Instrução 1: Extraia do trecho sobre empreendedorismo a parte que começa em "Não é de hoje" e termina em "montar seus negócios.", reproduzindo-a sem qualquer alteração.
Instrução 2: Dê continuidade ao trecho sobre empreendedorismo a partir do ponto em que ele se encerra.

Trecho fornecido:
---*---
Não é de hoje que o empreendedorismo chama atenção. Num livro publicado há 123 anos, são feitas três afirmações sobre pessoas que tomam dinheiro emprestado para montar seus negócios.

Ele diz de início: "O fato que um homem sem fortuna, mas com energia, seriedade, capacidade e conhecimento dos negócios, possa tornar-se um capitalista é bastante admirado pelos economistas apologéticos".

Mas logo na sequência ele nega os economistas, constatando que o incremento do empreendedorismo "produz um número indesejado de novos cavaleiros da fortuna, que entram em competição com os diversos capitalistas individuais já existentes".

A sentença é encerrada com a negação da negativa anterior: o acréscimo de empreendedores "reforça a dominação do próprio capital, ampliando a sua base e permitindo-o recrutar sem interrupção forças novas no substrato da sociedade".
---*---
Extratos de dados:
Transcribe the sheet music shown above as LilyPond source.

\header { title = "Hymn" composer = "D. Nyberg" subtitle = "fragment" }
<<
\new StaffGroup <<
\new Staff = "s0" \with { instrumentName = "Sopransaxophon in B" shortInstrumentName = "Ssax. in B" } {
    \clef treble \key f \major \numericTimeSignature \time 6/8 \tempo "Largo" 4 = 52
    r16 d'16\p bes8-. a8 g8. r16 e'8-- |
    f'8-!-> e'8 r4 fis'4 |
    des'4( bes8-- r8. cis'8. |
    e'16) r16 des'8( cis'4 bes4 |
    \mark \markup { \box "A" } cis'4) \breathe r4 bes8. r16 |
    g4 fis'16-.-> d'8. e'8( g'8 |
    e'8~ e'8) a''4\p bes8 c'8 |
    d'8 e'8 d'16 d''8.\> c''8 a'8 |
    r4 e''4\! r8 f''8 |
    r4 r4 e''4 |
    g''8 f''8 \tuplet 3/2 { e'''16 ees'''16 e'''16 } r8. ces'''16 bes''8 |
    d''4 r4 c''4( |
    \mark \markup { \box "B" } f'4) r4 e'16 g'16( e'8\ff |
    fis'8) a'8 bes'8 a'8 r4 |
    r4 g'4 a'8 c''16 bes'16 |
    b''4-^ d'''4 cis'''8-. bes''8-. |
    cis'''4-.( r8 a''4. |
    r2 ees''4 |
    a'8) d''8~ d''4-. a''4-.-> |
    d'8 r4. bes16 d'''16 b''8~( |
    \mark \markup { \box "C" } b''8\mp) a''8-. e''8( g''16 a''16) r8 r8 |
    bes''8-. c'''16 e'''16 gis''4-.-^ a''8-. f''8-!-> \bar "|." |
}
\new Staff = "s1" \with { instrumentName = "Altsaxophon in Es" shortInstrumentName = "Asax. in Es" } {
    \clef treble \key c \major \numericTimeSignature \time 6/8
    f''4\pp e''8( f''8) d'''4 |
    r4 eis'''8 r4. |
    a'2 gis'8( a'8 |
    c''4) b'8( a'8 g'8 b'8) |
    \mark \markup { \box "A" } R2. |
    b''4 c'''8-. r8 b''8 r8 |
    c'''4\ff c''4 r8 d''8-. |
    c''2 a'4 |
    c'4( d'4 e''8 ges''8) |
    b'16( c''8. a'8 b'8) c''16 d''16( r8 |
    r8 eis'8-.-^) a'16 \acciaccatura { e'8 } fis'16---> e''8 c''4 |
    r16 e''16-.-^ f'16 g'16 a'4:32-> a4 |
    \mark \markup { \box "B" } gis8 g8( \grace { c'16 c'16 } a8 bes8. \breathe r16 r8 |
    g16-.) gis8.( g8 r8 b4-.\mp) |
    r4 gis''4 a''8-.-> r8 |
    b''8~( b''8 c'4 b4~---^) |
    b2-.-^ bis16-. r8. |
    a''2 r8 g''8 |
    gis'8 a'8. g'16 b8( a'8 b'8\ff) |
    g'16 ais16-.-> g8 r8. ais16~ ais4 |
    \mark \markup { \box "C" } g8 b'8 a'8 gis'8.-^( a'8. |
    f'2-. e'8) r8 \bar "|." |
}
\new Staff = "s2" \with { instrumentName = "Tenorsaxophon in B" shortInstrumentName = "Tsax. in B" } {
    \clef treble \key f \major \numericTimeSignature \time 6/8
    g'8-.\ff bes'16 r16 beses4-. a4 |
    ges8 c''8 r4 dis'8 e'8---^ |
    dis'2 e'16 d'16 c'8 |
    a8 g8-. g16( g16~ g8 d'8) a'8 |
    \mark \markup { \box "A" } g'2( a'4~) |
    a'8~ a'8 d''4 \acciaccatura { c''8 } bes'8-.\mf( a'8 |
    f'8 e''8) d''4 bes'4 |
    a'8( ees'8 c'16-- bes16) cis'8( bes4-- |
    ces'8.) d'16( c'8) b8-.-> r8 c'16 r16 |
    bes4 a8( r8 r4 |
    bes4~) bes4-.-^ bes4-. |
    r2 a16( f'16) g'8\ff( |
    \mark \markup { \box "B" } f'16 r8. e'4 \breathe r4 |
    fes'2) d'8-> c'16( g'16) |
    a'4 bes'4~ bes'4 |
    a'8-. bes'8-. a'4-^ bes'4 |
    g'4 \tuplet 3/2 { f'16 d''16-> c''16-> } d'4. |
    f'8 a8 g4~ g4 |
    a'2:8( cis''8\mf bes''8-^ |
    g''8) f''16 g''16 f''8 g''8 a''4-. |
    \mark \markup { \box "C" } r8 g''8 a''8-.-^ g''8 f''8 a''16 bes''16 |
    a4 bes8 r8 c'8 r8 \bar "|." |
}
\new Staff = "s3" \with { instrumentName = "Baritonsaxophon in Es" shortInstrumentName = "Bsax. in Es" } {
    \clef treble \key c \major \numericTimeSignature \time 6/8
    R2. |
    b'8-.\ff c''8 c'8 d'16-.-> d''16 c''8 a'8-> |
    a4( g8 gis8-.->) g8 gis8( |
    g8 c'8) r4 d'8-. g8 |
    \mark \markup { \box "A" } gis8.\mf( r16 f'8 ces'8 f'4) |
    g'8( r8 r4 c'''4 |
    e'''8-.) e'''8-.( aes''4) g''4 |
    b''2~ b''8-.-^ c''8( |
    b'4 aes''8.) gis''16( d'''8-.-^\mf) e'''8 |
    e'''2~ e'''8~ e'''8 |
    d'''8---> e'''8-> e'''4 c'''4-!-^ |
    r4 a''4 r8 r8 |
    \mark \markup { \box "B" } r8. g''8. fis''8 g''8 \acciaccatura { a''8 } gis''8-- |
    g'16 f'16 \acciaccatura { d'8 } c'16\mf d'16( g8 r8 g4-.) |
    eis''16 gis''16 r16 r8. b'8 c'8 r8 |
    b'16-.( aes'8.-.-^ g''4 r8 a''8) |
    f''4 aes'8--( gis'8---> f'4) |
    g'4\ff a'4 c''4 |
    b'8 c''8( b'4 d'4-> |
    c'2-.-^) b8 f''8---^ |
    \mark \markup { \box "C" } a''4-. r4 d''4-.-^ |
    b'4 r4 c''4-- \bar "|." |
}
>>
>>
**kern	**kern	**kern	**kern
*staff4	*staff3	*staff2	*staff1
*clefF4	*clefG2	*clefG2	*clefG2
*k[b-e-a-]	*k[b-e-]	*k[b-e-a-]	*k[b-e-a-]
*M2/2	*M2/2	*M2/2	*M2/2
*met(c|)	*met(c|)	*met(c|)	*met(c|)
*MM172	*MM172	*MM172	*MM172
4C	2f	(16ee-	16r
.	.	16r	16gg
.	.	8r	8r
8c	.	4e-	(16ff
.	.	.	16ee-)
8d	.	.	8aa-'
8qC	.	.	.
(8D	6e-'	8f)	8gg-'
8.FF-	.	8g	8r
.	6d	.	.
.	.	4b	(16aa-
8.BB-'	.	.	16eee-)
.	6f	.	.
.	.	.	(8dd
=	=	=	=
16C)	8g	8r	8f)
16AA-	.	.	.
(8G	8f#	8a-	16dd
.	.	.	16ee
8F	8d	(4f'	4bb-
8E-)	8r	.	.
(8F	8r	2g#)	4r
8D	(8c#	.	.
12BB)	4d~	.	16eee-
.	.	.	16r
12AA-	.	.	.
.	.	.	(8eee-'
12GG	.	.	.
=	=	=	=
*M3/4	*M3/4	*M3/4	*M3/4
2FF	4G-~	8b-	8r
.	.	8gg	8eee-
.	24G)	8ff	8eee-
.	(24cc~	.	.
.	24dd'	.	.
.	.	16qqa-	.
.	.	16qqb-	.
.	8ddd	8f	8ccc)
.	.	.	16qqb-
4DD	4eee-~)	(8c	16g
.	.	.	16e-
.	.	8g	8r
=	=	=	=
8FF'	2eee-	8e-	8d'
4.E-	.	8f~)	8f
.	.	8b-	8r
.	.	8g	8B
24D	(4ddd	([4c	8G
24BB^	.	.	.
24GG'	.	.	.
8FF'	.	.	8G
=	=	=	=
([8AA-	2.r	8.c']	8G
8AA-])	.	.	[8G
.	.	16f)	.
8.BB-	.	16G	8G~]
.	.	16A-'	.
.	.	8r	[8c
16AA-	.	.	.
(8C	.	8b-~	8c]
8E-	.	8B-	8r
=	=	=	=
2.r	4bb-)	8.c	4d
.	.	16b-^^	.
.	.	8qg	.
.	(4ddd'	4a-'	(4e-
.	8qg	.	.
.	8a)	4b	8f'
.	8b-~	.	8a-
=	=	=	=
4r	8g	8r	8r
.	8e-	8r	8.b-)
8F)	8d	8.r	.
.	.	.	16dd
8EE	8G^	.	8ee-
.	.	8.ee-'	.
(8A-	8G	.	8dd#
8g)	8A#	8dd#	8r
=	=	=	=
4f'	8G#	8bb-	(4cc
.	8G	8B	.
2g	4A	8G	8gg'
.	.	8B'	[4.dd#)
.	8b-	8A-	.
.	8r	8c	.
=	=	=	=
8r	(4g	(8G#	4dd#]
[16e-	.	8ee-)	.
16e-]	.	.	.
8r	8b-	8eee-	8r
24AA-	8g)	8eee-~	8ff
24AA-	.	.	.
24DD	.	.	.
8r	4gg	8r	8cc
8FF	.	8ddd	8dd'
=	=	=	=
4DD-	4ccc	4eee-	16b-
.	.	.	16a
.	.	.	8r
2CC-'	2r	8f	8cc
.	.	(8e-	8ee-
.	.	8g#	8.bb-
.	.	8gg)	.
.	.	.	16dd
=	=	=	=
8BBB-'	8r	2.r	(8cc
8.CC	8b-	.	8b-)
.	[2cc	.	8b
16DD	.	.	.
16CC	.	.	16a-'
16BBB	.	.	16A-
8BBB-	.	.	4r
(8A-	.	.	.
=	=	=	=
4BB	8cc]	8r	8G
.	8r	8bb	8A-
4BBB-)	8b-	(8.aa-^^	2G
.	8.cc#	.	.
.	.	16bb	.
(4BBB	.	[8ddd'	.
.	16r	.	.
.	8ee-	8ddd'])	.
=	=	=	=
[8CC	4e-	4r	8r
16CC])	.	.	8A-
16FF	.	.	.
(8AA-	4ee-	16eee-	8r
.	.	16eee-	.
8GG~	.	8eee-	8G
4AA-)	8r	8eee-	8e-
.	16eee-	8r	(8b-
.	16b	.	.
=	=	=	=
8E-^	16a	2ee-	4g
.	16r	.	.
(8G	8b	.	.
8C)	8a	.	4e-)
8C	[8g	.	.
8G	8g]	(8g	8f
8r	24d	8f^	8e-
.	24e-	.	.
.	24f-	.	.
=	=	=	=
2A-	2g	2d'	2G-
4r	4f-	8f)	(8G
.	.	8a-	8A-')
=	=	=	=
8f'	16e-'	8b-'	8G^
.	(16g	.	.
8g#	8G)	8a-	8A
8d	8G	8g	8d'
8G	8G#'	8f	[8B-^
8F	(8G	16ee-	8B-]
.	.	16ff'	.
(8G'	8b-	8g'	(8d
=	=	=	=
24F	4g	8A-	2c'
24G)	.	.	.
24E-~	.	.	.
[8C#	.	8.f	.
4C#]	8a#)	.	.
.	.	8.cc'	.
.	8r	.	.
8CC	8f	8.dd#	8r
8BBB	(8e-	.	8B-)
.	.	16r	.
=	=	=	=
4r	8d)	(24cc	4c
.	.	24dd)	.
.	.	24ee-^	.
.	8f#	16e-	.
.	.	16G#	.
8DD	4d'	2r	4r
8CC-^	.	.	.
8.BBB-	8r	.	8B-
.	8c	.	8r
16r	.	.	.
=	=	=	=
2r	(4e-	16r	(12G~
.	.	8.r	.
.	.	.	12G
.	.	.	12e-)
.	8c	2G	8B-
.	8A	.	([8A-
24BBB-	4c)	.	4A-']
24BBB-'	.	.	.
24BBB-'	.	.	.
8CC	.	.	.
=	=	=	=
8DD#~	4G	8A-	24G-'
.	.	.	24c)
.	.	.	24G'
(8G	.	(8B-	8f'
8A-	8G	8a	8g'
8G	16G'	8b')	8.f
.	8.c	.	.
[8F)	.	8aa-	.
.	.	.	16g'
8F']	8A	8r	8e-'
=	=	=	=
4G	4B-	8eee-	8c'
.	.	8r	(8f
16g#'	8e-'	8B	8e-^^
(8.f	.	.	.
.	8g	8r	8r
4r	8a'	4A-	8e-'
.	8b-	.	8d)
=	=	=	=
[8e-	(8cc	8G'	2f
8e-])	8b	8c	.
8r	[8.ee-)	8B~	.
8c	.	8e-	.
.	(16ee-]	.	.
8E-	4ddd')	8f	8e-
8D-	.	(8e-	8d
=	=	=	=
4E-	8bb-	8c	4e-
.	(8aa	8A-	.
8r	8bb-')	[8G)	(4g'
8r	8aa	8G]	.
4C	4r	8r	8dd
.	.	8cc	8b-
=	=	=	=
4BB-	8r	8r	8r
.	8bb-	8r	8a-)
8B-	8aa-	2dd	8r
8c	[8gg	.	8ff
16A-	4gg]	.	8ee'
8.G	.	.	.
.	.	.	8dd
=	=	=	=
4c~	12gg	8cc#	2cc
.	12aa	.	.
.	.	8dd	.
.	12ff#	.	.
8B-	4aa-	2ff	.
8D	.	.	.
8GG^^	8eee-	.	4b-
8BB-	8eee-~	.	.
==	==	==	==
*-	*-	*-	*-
---*---
Resposta 1:
Não é de hoje que o empreendedorismo chama atenção. Num livro publicado há 123 anos, são feitas três afirmações sobre pessoas que tomam dinheiro emprestado para montar seus negócios.

Resposta 2:
Está-se, como se vê, no âmbito da dialética, com tese, antítese e síntese concentradas numa frase. Está-se na página 660 da nova tradução do Livro 3 d'"O Capital", recém-lançada pela Boitempo. Marx não para aí, e faz um paralelo entre catolicismo e capitalismo:

"Do mesmo modo, o fato que na Idade Média a Igreja Católica formasse sua hierarquia com os melhores cérebros do povo, sem levar em conta estamento, nascimento ou patrimônio, foi um dos principais meios de consolidação do domínio eclesiástico."

Chega assim a uma generalização: "O domínio de uma classe é tanto mais sólido e perigoso quanto maior é a capacidade de essa classe dominante assimilar os homens mais importantes das classes dominadas".

Passe-se esse pensamento para a América Latina do século 21. Chega-se à conclusão –contraintuitiva– que Chávez, Morales e Lula, catapultados do substrato do povo para o topo do Estado, atestam a vitalidade do capitalismo. Mostram sua capacidade em cooptar os melhores entre os dominados, para por seu intermédio manter a dominação.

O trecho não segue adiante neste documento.